Gore urged delegates to move past their anger at the U.S. and forge ahead with the understanding that Bush will be leaving office in almost a year. A new administration, whether Democrat or Republican, probably will embrace more climate-friendly policies, he said.

`Blank Space'

``Do all of the difficult work that needs to be done and save a large, open, blank space in your document and put a footnote by it,'' Gore said. Negotiators should write: ``This doc is incomplete, but we are going to move forward anyway.''

Gore also stressed that mandatory emissions targets must be part of a climate treaty that takes effect in 2010, two years before the current pact expires.

``We can't afford to wait another five years to replace Kyoto,'' Gore said, adding that some scientists say the world may have less than 10 years to start curbing emissions to avoid the most devastating effects of climate change.

Gore cited recent floods throughout Africa, fires in the U.S., droughts in Australia and ``massive flooding'' in Mexico, unexpected melting in Antarctica and the disappearing polar ice cap as signs of what he calls a ``planetary emergency.''

``That phrase still sounds shrill to some ears but it's deadly accurate,'' Gore said. ``These and other challenges are getting more difficult to ignore.''

Climate Research

More than a century of climate change research, including this year's findings of the UN Intergovernmental Panel on Climate Change, which shared this year's Nobel Peace Prize with Gore, says that the burning of fossil fuels through cars, power plants and other human activities is causing the world's temperatures and sea levels to rise.

The IPCC said earlier this year that humans are very likely contributing to climate change, and the planet's warming emissions must peak in 2015 and then begin to decline to avoid large scale, irreversible climate shifts.

``Why haven't we yet reacted?'' Gore asked. He later compared what he considers the passivity of some nations in the face of the ``climate crisis'' to world leaders in 1938 who didn't take seriously the threat of German Nazi leader Adolf Hitler.

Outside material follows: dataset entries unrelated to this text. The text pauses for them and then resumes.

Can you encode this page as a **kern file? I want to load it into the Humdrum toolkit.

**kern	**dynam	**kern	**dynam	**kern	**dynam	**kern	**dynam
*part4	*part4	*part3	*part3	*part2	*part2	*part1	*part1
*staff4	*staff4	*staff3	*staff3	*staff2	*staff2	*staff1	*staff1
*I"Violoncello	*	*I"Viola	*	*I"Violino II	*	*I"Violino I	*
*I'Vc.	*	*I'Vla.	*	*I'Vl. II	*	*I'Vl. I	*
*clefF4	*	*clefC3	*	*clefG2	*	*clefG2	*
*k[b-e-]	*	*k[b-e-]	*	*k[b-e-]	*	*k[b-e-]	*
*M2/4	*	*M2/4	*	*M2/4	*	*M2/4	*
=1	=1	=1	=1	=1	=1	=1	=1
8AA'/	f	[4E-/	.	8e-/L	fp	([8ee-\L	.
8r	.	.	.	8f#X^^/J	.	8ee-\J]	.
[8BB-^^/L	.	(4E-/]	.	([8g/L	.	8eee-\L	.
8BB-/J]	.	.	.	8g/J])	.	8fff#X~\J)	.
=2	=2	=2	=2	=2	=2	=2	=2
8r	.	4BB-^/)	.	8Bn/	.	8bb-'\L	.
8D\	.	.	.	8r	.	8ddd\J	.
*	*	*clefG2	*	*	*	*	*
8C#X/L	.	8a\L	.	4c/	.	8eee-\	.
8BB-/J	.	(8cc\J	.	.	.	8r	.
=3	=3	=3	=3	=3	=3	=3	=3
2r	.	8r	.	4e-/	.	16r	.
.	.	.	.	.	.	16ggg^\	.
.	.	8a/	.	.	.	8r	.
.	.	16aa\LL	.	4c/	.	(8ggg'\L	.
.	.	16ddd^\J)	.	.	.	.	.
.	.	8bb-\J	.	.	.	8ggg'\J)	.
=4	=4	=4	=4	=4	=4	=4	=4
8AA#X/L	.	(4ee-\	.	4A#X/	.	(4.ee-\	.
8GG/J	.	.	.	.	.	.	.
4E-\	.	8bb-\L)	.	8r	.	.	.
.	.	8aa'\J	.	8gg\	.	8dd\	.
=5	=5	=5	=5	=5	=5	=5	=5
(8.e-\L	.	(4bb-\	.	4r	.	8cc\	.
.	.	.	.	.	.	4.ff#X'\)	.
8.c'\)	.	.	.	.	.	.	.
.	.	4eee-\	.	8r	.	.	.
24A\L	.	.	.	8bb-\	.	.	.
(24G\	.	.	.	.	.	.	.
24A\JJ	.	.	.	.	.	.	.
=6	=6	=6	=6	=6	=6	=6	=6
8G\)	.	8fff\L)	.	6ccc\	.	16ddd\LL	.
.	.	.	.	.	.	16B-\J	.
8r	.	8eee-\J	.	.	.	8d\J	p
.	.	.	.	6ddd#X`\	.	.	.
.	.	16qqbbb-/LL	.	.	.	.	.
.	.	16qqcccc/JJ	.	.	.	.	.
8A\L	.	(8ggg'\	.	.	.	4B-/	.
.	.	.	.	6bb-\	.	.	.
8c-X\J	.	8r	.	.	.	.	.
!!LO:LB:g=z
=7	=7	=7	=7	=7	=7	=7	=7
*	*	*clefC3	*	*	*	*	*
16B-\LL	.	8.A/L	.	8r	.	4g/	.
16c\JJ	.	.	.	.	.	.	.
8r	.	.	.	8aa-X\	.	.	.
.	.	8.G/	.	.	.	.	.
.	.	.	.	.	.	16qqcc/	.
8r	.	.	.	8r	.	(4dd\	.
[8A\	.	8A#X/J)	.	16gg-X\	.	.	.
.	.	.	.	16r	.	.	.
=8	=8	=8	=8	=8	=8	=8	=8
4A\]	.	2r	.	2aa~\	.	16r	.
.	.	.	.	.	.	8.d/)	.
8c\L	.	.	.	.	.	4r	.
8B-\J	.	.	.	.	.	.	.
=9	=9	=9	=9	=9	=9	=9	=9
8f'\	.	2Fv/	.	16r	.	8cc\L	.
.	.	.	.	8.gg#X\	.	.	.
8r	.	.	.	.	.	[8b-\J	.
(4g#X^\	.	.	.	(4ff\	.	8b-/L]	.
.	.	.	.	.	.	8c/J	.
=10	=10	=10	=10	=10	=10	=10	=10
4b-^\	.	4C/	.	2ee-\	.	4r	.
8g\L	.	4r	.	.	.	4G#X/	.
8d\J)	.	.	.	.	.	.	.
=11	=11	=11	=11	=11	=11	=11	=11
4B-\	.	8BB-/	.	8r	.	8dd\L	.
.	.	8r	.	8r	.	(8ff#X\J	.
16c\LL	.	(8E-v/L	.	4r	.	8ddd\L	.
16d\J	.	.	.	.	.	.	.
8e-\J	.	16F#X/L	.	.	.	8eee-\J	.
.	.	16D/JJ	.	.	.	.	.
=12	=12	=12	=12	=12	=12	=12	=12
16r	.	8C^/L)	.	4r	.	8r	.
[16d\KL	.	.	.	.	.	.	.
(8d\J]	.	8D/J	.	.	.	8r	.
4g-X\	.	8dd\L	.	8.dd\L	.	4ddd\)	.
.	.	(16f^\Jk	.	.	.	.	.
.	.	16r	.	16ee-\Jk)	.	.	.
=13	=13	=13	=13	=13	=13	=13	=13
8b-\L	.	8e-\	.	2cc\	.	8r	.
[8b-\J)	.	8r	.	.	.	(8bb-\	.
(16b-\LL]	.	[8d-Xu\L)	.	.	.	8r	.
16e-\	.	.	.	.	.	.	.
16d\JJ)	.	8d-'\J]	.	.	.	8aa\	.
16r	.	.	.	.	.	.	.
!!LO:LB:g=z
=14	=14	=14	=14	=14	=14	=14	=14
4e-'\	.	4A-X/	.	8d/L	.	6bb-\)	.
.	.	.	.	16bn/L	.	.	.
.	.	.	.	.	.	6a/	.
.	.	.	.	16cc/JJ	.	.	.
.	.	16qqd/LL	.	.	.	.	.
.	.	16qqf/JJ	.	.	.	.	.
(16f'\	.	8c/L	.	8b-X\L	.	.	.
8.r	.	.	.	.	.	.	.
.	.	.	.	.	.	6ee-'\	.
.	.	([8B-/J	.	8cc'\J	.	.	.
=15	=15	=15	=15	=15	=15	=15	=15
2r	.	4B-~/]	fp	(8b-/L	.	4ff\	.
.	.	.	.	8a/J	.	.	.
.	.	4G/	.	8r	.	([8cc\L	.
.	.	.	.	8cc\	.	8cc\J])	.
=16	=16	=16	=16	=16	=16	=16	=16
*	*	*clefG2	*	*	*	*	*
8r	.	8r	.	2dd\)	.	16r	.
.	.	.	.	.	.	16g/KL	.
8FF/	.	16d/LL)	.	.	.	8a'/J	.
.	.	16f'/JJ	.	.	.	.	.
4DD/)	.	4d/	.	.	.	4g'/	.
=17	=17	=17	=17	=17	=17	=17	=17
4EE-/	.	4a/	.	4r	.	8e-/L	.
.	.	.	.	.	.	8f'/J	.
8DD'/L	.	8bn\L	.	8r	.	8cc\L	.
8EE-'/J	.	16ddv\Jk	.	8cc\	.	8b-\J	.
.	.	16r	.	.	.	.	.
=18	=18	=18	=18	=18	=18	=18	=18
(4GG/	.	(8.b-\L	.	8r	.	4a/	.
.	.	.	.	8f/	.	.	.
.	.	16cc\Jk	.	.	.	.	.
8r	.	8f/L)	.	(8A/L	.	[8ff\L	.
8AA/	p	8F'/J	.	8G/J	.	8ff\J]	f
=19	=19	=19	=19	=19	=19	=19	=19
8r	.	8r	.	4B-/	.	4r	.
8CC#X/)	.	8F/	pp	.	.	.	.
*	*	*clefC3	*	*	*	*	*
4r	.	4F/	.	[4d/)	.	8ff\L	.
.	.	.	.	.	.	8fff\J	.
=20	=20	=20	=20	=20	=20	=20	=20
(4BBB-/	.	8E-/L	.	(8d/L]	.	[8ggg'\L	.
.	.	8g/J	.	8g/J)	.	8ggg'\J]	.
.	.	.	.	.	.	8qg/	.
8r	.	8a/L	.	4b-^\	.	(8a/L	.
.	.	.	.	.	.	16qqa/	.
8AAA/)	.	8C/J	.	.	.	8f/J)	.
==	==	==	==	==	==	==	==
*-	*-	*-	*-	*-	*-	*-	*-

Gore's appearance at the UN climate talks put him back in a familiar arena. As former President Bill Clinton's vice president, Gore spearheaded efforts to persuade countries to reach agreement on the 1997 Kyoto Protocol, which came close to collapsing several times.

Gore's Influence

``When Gore came to Kyoto as vice president, he gave a speech that turned the negotiations around,'' David Doniger, former head of climate policy at the Environmental Protection Agency during the Clinton administration, said in an interview after Gore's speech today.

``He also did a lot of work in the back rooms that turned the negotiations around, and I think he's doing that again,'' said Doniger, now policy director of the Climate Center at the Natural Resources Defense Council. ``I'm sure he's working face- to-face in the back rooms to give people the fortitude and the courage to do this.''

The UN meeting, which is set to end tomorrow, has attracted politicians including Democratic Senator John Kerry of Massachusetts and New York Mayor Michael Bloomberg, who spoke in Bali today.

Shifting Attitudes

Like Gore, Bloomberg stressed the shifting attitudes in the U.S. toward climate change, exemplified by legislation in Congress to cap national carbon emissions. The climate bill was approved by a Senate committee last week.

``The fact that our Congress is seriously debating cap-and- trade legislation shows just how far America has come in just the last year,'' Bloomberg said in a speech at a Bali event sponsored by Environmental Defense, a New York-based advocacy group.

Bloomberg called for ``robust public debate'' on caps and a tax on all U.S. oil, natural gas and coal producers to encourage reduced use of fuels that contribute the most to air pollution and global warming. Bloomberg is the founder and majority owner of Bloomberg LP, the parent company of Bloomberg News.